§ **EXERCISE BRIEF**: Reproduce the following passage on Congress's power to create territorial courts, word for word and in full.

§ **TEXT EXCERPT**:
Begin
But it is not a part of that judicial power granted by § 1,
and defined by § 2, of Art. III of the Constitution.
Nevertheless, under the constitutional grant to Congress of power
to 'make all needful rules and regulations respecting the territory
. . . belonging to the United States' (Art. IV, § 3), that
body may create territorial courts not contemplated or authorized
by Art. III of the Constitution, and may confer upon them plenary
judicial power, because the establishment of such courts and the
bestowal of such authority constitute appropriate means by which to
exercise the congressional power to make needful rules respecting
the territory belonging to the United States. . . . The grant by
the Congress of the United States of the judicial power to admit
aliens to citizenship, and to hear and decide the various questions
which do not arise in the cases specified in Art. III of the
Constitution, but which a proper exercise of the powers granted by
that instrument to the executive or to the legislative department
of the Government requires to be judicially decided, was neither
expressly nor impliedly prohibited by that article. The
congressional power to make such a grant and to vest judicial
authority in state courts and officers in such cases exists by
virtue of the established rule that the grant of a power to
accomplish an object is a grant of the authority to select and use
the appropriate means to attain it."
End
§ **DATA BLOCK**:
Begin
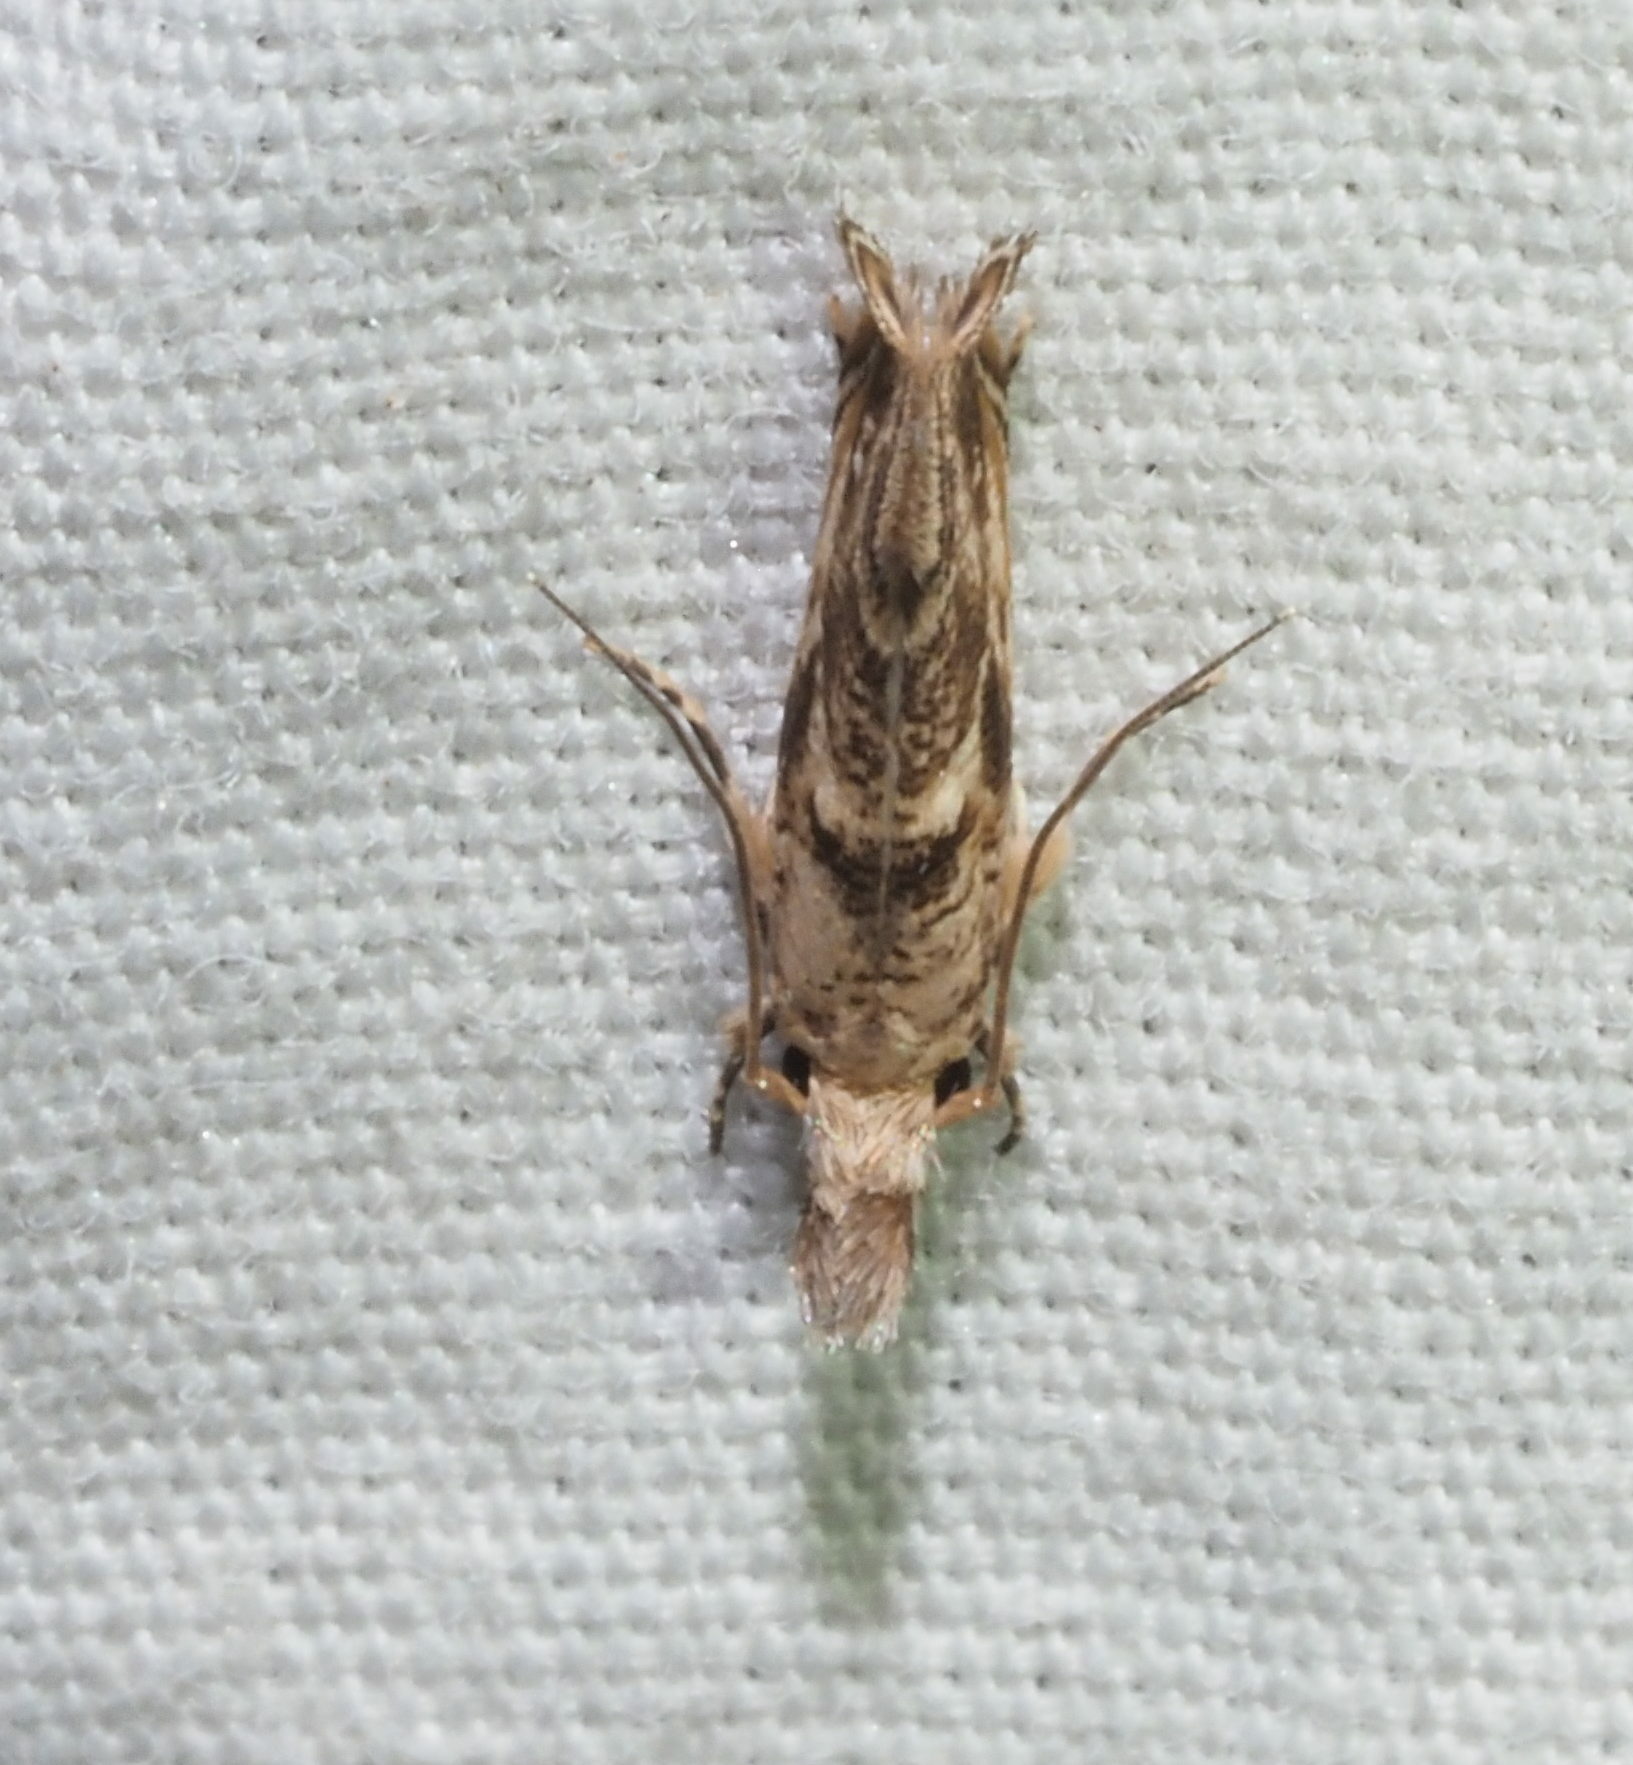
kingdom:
End
§ **RESULT OF THE EXERCISE**:
But it is not a part of that judicial power granted by § 1,
and defined by § 2, of Art. III of the Constitution.
Nevertheless, under the constitutional grant to Congress of power
to 'make all needful rules and regulations respecting the territory
. . . belonging to the United States' (Art. IV, § 3), that
body may create territorial courts not contemplated or authorized
by Art. III of the Constitution, and may confer upon them plenary
judicial power, because the establishment of such courts and the
bestowal of such authority constitute appropriate means by which to
exercise the congressional power to make needful rules respecting
the territory belonging to the United States. . . . The grant by
the Congress of the United States of the judicial power to admit
aliens to citizenship, and to hear and decide the various questions
which do not arise in the cases specified in Art. III of the
Constitution, but which a proper exercise of the powers granted by
that instrument to the executive or to the legislative department
of the Government requires to be judicially decided, was neither
expressly nor impliedly prohibited by that article. The
congressional power to make such a grant and to vest judicial
authority in state courts and officers in such cases exists by
virtue of the established rule that the grant of a power to
accomplish an object is a grant of the authority to select and use
the appropriate means to attain it."